Elea observe sa grand-mère avec fascination et appréhension.
— Comment reconnaitre un métamorphe ? demande-t-elle. Et comment ce lien... fonctionne-t-il ?
Le regard de Hildea se voile légèrement et esquisse un sourire mystérieux.
— Tu le sauras, ma fille. Les métamorphes ont une présence que tu sentiras dans ton âme. Quant au lien... il doit être forgé dans la confiance mutuelle et scellé par un rituel qui leur est propre. Elle jette un regard vers le collier posé sur la table. Ce bijou nous servira de guide. Malgré les intentions d'Asaréa, ta mère y a insufflé assez de sa propre essence pour qu'il puisse nous aider à trouver celui qui t'est destiné.

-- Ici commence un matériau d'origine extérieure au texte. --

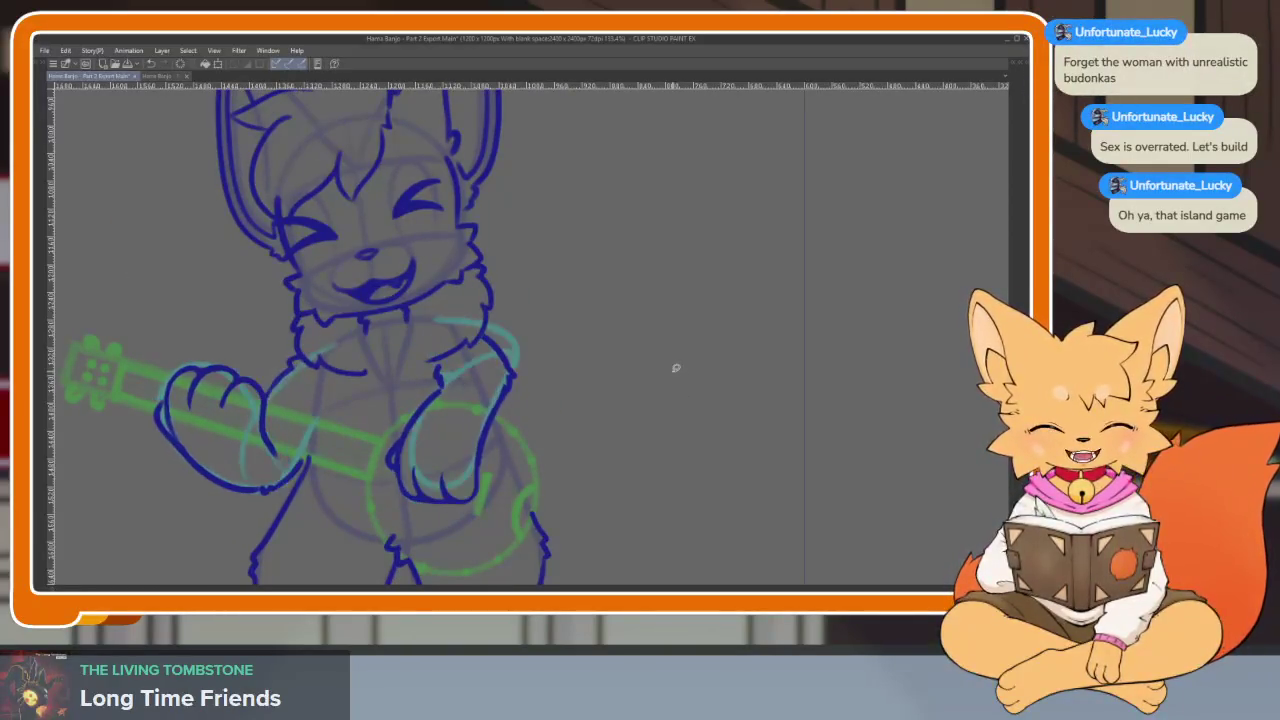
scroll(676, 391, down, 2)
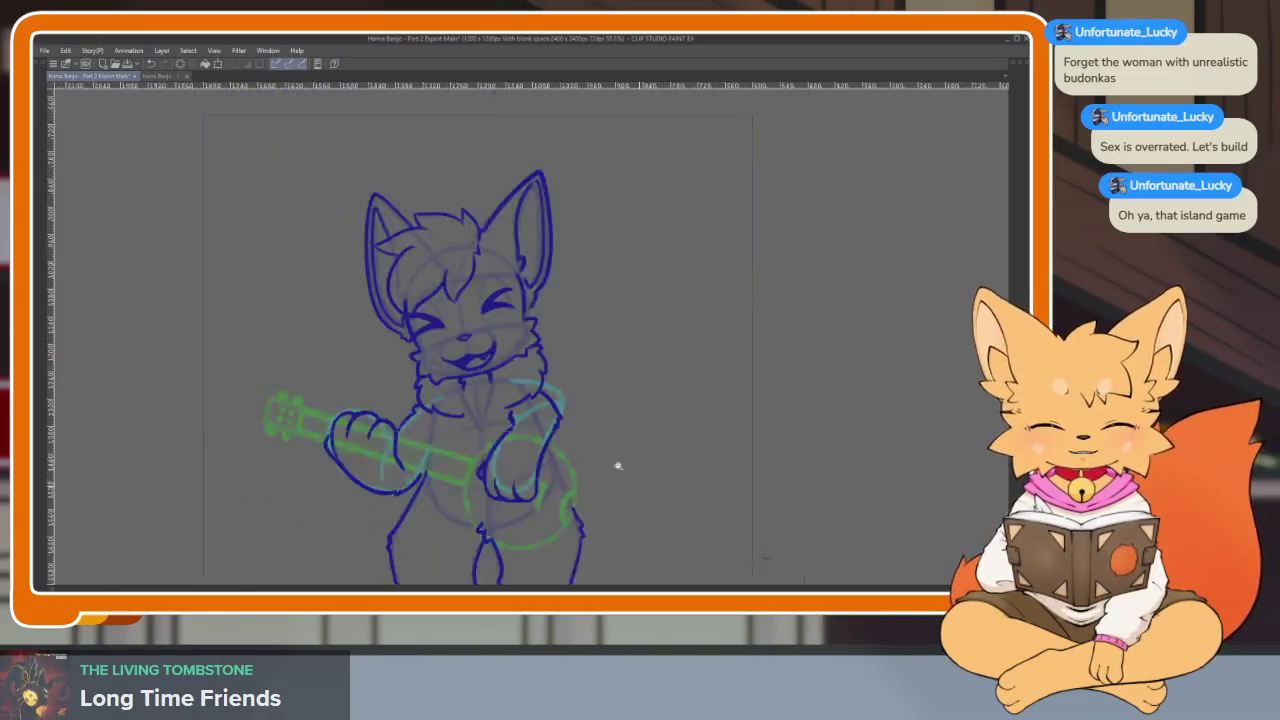
scroll(614, 466, down, 3)
scroll(660, 448, up, 3)
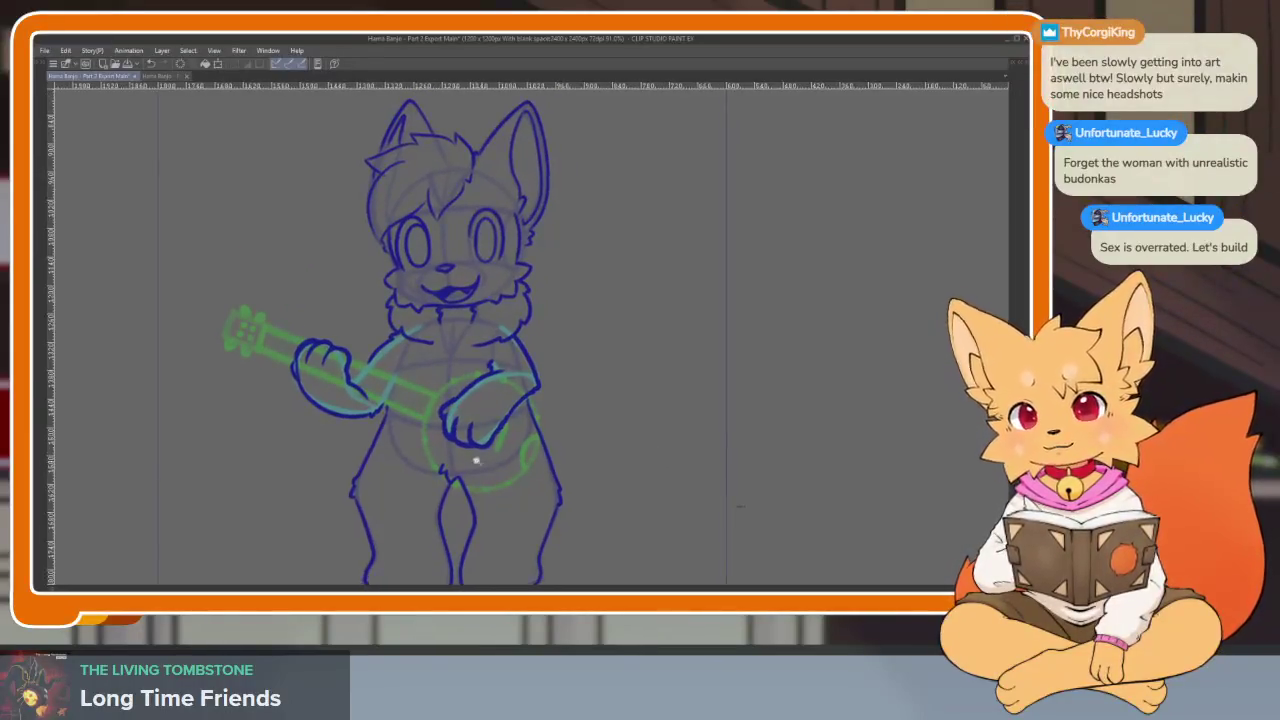
scroll(521, 489, up, 3)
scroll(521, 489, up, 1)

Elea fronce les sourcils, perplexe.
— Destiné ? Comme une sorte... de prédestination ?
— Pas exactement, sourit Hildea. Disons plutôt une compatibilité profonde. Une résonance entre vos âmes et vos magies. Sans cette harmonie, le lien ne pourrait tenir face à la puissance d'Asaréa ou aux attaques de Samaël.
La vieille sorcière plonge délicatement le collier dans le chaudron, où il s'immerge complètement avant de remonter à la surface, brillant désormais d'un éclat argenté.
— Maintenant, nous devons attendre que la potion soit prête, murmure Hildea. Et pendant ce temps, tu dois aller accueillir les initiées.
— Comment saurais-je quand ça serait prêt ?
— Lucas viendra te voir. Allez, part mon enfant.